#### Need solution for RD Sharma maths class 12 chapter Algebra of matrices exercise 4.3 question 48 sub question (iii) math

$A=\left[\begin{array}{lll}-1 & 2 & 1\end{array}\right]$

Hint: Matrix multiplication is only possible, when the number of columns of first matrix is equal to the number of rows of second matrix.

Given:

$\left[\begin{array}{l}4 \\ 1 \\ 3\end{array}\right] A=\left[\begin{array}{lll}-4 & 8 & 4 \\ -1 & 2 & 1 \\ -3 & 6 & 3\end{array}\right]$

We know that two matrices B and C are eligible for the product BC only when number of columns of B is equal to number or rows of C.

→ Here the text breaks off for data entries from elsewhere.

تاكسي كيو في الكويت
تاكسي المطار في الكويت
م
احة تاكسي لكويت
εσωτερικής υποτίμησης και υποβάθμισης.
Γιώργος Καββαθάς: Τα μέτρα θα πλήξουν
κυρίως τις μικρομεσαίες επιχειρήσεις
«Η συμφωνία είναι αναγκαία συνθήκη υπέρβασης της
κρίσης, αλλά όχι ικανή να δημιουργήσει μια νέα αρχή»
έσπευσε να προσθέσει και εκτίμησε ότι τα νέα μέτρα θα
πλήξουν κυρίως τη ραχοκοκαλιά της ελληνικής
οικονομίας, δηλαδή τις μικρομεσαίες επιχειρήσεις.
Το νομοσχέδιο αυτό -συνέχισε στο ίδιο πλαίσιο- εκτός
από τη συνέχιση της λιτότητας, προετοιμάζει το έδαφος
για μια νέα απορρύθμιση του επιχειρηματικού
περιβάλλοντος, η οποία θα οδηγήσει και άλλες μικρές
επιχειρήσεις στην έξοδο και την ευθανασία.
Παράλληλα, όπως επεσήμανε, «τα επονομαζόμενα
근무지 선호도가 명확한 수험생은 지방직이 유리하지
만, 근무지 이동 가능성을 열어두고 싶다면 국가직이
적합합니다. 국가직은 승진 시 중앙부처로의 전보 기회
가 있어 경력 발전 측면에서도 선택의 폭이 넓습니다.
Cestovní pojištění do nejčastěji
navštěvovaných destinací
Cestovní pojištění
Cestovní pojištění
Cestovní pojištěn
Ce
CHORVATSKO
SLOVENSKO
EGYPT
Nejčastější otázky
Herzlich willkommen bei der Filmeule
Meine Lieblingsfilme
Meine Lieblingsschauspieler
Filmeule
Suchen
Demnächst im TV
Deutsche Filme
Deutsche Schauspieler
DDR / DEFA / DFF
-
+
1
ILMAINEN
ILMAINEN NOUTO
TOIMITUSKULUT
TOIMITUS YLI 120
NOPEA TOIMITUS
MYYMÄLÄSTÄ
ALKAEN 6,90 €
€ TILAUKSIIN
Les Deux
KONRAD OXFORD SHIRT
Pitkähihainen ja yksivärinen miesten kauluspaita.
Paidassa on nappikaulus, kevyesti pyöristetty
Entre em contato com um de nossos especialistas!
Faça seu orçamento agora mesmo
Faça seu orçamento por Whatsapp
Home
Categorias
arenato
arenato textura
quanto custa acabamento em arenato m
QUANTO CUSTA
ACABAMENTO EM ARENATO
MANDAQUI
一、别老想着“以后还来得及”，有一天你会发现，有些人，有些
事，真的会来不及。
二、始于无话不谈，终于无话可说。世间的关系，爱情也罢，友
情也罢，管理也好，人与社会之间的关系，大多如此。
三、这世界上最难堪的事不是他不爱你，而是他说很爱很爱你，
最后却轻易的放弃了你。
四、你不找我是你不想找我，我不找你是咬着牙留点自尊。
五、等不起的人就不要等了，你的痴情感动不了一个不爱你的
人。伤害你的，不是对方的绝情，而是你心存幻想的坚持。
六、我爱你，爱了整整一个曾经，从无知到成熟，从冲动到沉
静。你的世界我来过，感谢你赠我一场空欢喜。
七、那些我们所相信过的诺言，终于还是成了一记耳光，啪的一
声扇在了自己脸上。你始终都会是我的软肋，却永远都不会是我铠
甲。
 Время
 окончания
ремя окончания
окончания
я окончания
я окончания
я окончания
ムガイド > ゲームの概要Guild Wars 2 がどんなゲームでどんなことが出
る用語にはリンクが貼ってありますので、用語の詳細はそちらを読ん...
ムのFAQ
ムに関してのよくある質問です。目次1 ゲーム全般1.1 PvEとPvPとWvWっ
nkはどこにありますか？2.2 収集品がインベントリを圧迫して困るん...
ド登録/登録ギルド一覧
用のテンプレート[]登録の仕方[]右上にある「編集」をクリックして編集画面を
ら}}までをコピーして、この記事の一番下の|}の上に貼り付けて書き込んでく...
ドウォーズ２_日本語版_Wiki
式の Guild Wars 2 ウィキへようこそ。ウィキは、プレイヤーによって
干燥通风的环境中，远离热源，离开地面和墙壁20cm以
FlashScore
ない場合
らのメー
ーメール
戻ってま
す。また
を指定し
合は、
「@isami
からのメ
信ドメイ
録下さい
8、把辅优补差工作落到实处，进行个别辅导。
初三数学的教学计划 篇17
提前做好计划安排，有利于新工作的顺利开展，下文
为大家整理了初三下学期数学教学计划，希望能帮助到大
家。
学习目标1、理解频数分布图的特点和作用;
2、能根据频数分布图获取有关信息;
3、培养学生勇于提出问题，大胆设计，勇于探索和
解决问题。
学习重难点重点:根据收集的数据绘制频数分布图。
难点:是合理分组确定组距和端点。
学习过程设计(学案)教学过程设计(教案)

So, from the given definition we can consider that the order of matrix A is $1 \times 3$  i.e. we can assume $\therefore\left[\begin{array}{l}4 \\ 1 \\ 3\end{array}\right]_{3 \times 1}\left[\begin{array}{lll}x_{1} & x_{2} & x_{3}\end{array}\right]_{1 \times 3}=\left[\begin{array}{ccc}-4 & 8 & 4 \\ -1 & 2 & 1 \\ -3 & 6 & 3\end{array}\right]_{3 \times 3}$

$\\\\ \Rightarrow\left[\begin{array}{lll} 4\left(x_{1}\right) & 4\left(x_{2}\right) & 4\left(x_{3}\right) \\ 1\left(x_{1}\right) & 1\left(x_{2}\right) & 1\left(x_{3}\right) \\ 3\left(x_{1}\right) & 3\left(x_{2}\right) & 3\left(x_{3}\right) \end{array}\right]=\left[\begin{array}{ccc} -4 & 8 & 4 \\ -1 & 2 & 1 \\ -3 & 6 & 3 \end{array}\right]\\\\\\ \Rightarrow\left[\begin{array}{ccc} 4 x_{1} & 4 x_{2} & 4 x_{3} \\ x_{1} & x_{2} & x_{3} \\ 3 x_{1} & 3 x_{2} & 3 x_{3} \end{array}\right]=\left[\begin{array}{ccc} -4 & 8 & 4 \\ -1 & 2 & 1 \\ -3 & 6 & 3 \end{array}\right]$

Equating the corresponding element of the two matrices, we have

$x_{1}=-1, x_{2}=2, x_{3}=1$

So, matrix  $A=\left[\begin{array}{lll} -1 & 2 & 1\end{array}]\right.$